At the end of 2018, “Böra Maalé Fanyi” , or “quality Guinean mangrove rice”, became the first collective processed agricultural product registered in West and Central Africa.
Developed in the plains and the estuary islands of Lower Guinea, parboiled mangrove rice, called “Böra Maalé” in Soussou, is produced from rain-fed wetland rice cultivation (which means it is not irrigated). This agricultural technique requires specific layouts and technical know-how, with little or no input of fertilizers or pesticides. Greatly appreciated by Guineans, this rice is sold at a higher price than other local rice (+25 %) and imported rice.
The method of cultivation, varieties used and processing techniques (the rice is parboiled before husking) all give Böra Maalé the characteristics underlying its popularity.
This mangrove rice has great sales potential. It is affordable for all households, in particular the poorest, who tend to mix it with imported rice. In addition, “Böra Maalé Fanyi” is a source of income for many rural households involved in its production, processing and marketing.
Stakeholders in this value chain are gradually becoming organised and have developed collective actions to pool their resources and defend their interests. Thanks to GRET’s interventions, the Guinean centre for entrepreneurs (MGE) and other stakeholders, the downstream segment of the value chain (groups of women parboilers, huskers and shopkeepers) has gradually become more structured. A quality charter listing best practices (in french) was also drawn up jointly for use by all stakeholders in the value chain.

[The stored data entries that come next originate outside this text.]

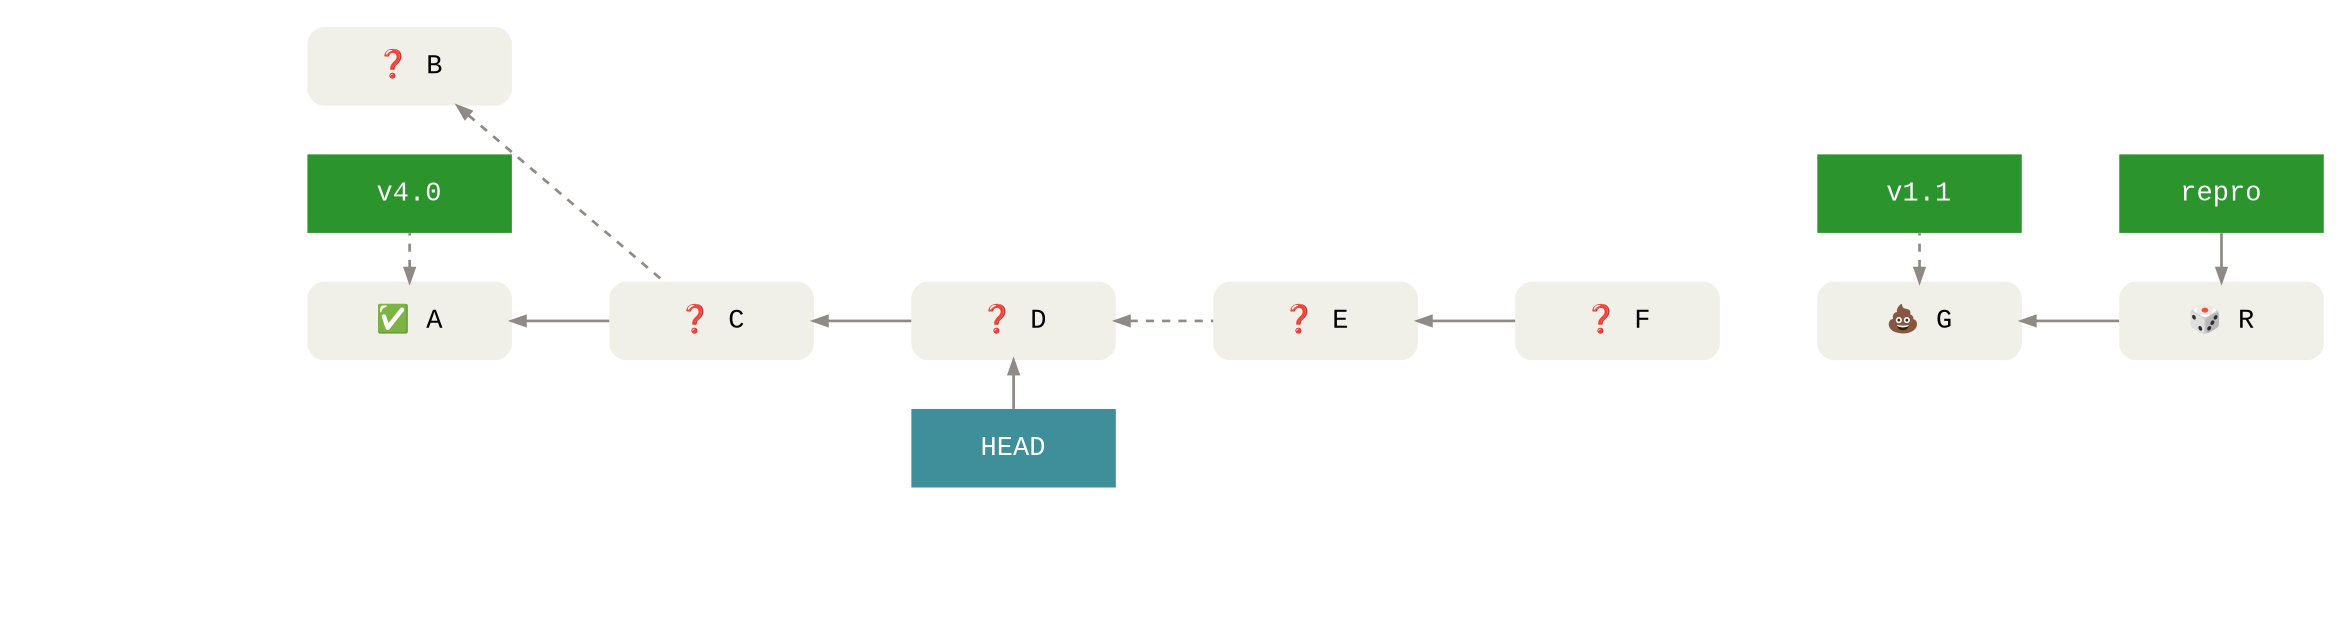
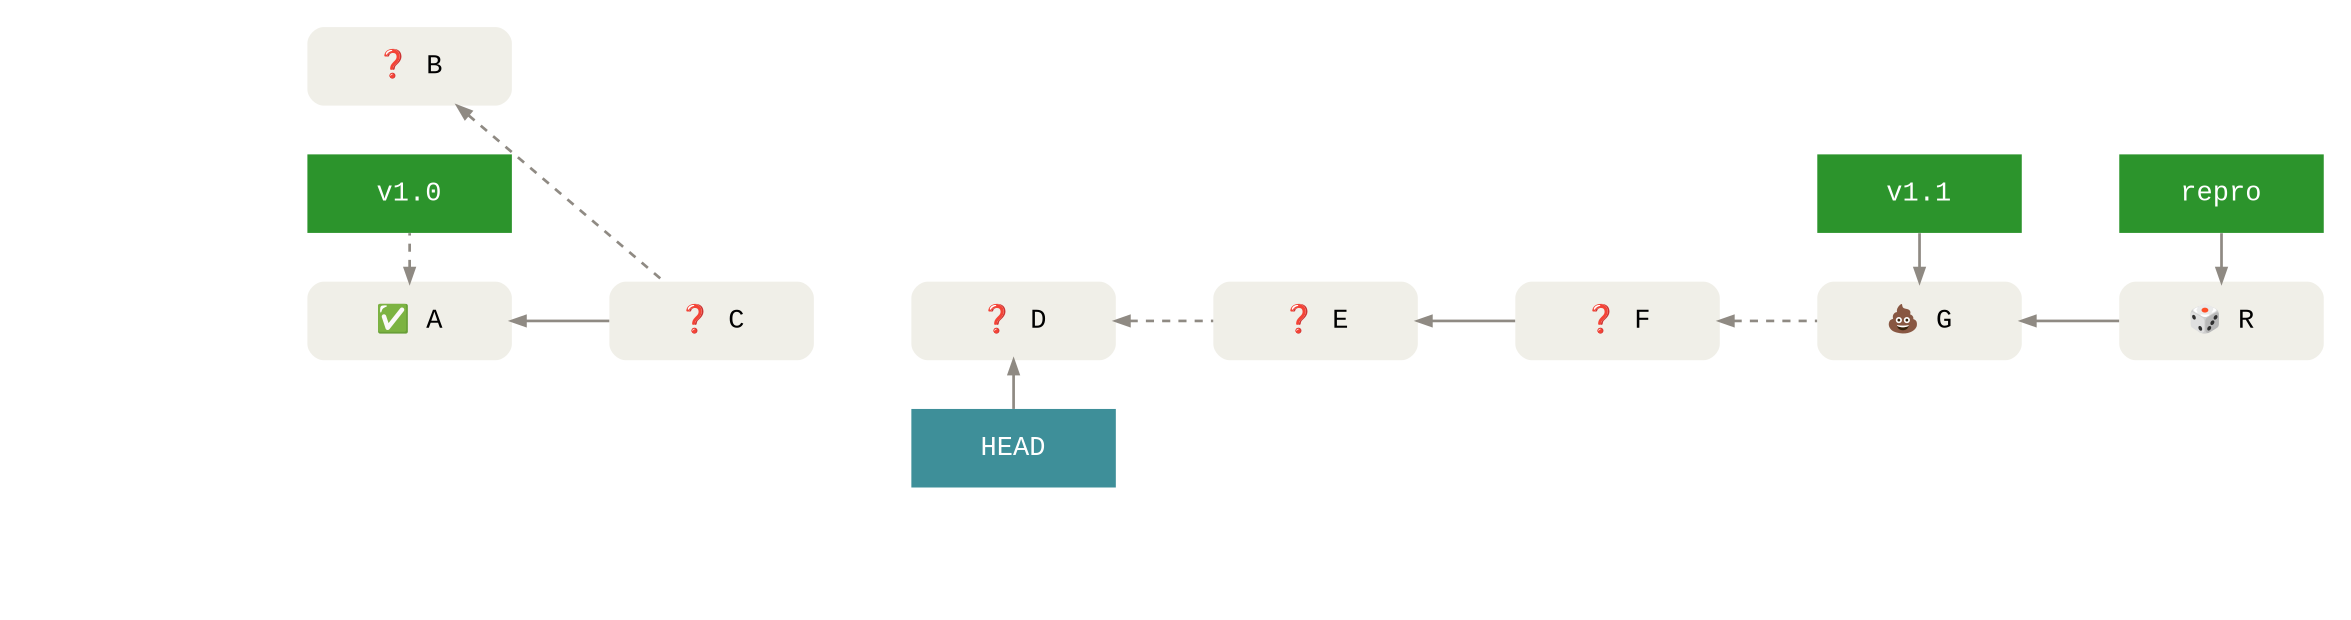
  digraph {
    nodesep=.5
    rankdir=LR
    ranksep=1
    splines=line
    node [fillcolor="#2c942c" fixedsize=true fontname="Menlo, Monaco, Consolas, Lucida Console, Courier New, monospace" fontsize=20 margin=".2,.23" penwidth=0 shape=box style="rounded,filled" fontcolor="#ffffff"]
    edge [color="#8f8a83" dir=back penwidth=2 style=invis]
    n1 [fillcolor="#f0efe8" height=.8 label="❓ D" width=2.1 fontcolor=""]
    HEAD [fillcolor="#3e8f99" height=.8 style=filled width=2.1]
    R_ [height=.8 style=invis width=2.1]
    HEAD_invis2 [height=.8 style=invis width=2.1]
    n5 [fillcolor="#f0efe8" height=.8 label="✅ A" width=2.1 fontcolor=""]
-   n6 [height=.8 label="v4.0" style=filled width=2.1]
+   n6 [height=.8 label="v1.0" style=filled width=2.1]
    n7 [fillcolor="#f0efe8" height=.8 label="💩 G" width=2.1 fontcolor=""]
    n8 [height=.8 label="v1.1" style=filled width=2.1]
    n9 [fillcolor="#f0efe8" height=.8 label="🎲 R" width=2.1 fontcolor=""]
    n10 [height=.8 label=repro style=filled width=2.1]
    HEAD_invis [height=.8 style=invis width=2.1]
    n12 [fillcolor="#f0efe8" height=.8 label="❓ E" width=2.1 fontcolor=""]
    n13 [fillcolor="#f0efe8" height=.8 label="❓ C" width=2.1 fontcolor=""]
    n14 [fillcolor="#f0efe8" height=.8 label="❓ B" width=2.1 fontcolor=""]
    n15 [fillcolor="#f0efe8" height=.8 label="❓ F" width=2.1 fontcolor=""]
    1 [height=.8 style=invis width=2.1]
    2 [height=.8 style=invis width=2.1]
    3 [height=.8 style=invis width=2.1]
    subgraph sub_1 {
      rank=same
      n1
      HEAD
    }
    subgraph sub_2 {
      rank=same
      R_
      HEAD_invis2
    }
    subgraph cluster_3 {
      style=invis
      subgraph sub_4 {
        rank=same
        style=invis
        n5
        n6
      }
    }
    subgraph cluster_5 {
      style=invis
      subgraph sub_6 {
        rank=same
        style=invis
        n7
        n8
      }
    }
    subgraph cluster_7 {
      style=invis
      subgraph sub_8 {
        rank=same
        style=invis
        n9
        n10
        HEAD_invis
      }
    }
    n1 -> HEAD [style=bold]
    n1 -> R_
    n1 -> n12 [style=dashed]
    HEAD -> R_
    R_ -> HEAD_invis2
    n5 -> n6 [style=dashed]
    n5 -> n13 [style=bold]
-   n7 -> n8 [style=dashed]
+   n7 -> n8 [style=bold]
    n7 -> n9 [style=bold]
    n9 -> n10 [style=bold]
    n10 -> HEAD_invis
    n12 -> n15 [style=bold]
-   n13 -> n1 [style=bold]
    n14 -> n13 [style=dashed]
+   n15 -> n7 [style=dashed]
    1 -> 2
    2 -> 3
    3 -> HEAD
  }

One of the main challenges was to avoid or minimize the sale of other local parboiled rice under the name “Böra Maalé” in Conakry. It was also necessary to ensure that the added-value related to the product’s characteristics would go to the stakeholders in the value chain, and incentivize them to invest in rice cultivation and processing activities. This is how the idea of a quality label emerged as an effective means to highlight and protect parboiled mangrove rice.

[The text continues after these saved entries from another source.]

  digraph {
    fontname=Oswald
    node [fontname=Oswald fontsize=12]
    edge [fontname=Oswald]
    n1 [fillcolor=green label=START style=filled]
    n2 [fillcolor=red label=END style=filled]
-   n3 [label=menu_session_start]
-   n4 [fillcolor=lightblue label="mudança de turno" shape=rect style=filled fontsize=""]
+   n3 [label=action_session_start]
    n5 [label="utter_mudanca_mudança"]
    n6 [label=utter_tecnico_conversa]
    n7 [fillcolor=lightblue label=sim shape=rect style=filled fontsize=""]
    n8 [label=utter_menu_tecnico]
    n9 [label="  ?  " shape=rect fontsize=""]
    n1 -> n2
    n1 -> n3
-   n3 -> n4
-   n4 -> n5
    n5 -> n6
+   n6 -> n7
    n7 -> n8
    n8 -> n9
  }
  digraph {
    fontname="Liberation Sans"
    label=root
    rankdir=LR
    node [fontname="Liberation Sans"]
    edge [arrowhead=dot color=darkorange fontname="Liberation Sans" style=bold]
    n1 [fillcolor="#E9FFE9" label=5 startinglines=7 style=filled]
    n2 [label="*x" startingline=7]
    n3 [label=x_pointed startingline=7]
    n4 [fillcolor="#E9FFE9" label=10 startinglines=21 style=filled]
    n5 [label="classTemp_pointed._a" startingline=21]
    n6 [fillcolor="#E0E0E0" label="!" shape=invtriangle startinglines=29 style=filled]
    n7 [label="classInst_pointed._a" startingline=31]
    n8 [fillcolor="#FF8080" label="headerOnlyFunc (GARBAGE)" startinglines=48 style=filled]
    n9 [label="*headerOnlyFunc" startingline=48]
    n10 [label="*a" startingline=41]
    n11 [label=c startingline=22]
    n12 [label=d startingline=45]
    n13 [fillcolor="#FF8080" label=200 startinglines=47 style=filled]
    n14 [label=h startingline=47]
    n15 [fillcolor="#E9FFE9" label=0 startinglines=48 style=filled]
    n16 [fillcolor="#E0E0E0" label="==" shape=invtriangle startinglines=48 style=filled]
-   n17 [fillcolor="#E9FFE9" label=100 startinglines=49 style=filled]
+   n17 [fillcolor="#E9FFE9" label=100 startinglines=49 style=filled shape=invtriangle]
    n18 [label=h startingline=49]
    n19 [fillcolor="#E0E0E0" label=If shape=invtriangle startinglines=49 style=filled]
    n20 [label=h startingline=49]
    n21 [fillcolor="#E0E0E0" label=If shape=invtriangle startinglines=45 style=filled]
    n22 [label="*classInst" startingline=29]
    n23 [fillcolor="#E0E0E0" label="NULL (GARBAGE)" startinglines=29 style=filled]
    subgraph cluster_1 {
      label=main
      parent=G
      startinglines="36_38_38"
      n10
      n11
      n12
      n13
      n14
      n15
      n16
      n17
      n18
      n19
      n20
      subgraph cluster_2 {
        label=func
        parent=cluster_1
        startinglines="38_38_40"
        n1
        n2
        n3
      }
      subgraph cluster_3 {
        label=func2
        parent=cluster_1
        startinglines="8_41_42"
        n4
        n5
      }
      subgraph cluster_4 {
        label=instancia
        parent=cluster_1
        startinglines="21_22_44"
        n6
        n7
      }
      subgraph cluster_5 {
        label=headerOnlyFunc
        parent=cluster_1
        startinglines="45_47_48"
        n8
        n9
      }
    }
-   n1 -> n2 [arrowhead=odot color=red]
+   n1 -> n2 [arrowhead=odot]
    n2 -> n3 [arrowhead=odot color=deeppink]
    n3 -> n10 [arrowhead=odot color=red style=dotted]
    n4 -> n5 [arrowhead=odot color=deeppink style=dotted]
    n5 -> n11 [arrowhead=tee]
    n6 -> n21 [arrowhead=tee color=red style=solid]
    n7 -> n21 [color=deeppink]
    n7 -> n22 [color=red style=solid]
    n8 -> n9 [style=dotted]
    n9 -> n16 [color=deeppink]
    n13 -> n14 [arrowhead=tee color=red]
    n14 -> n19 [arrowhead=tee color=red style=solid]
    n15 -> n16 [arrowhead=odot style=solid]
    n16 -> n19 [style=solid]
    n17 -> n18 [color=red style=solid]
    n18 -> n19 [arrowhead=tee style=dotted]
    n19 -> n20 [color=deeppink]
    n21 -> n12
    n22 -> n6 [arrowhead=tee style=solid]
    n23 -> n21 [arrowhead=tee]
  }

The importance of the quality label
The creation of a collective brand was therefore retained as a first stage to test an interprofessional system to highlight and promote this quality mangrove rice.
A collective brand does not require any external monitoring (system for self-monitoring by the owner of the brand), but it enables synergies to be created between various interventions and stakeholders focusing on a territorial approach for the promotion of locally processed products.
The “Böra Maalé Fanyi” brand, which is mainly aimed at a niche market with higher added-value, was created in 2014 and received official approval in 2015. The brand is backed by an interprofessional organisation called the “Böra Maalé Network”, made up of Guinean representatives from the various professions in the value chain. With support from MGE, since it was set up, the network has already enabled the packaging and delivery of 11,650 kg of rice (mainly in packets of 1 to 5 kg). This amounts to approximately 400 to 500 kg every three months. The rice is sold to supermarkets, restaurants and individuals.
The first collective processed agricultural product brand to be officially registered with the OAPI
Today, the brand is officially registered with the African Intellectual Property Organisation (OAPI), which is the common industrial property agency for its 17 member States in West and Central Africa. “Böra Maalé Fanyi” is now the first collective processed agricultural product brand in the OAPI area!
In order to develop the brand and make it sustainable and autonomous, GRET and MGE are continuing to strengthen the technical and financial capacities of the “Böra Maalé network”. Strengthening of synergies in actions between stakeholders upstream and downstream is also central in actions to contribute to the growth of the brand. Lastly, the development of advocacy actions is also a priority, for better inclusion of quality approaches based on multi-stakeholder consultation, and with a view to promoting local value chains in public policies (agricultural policy, trade and tax policies).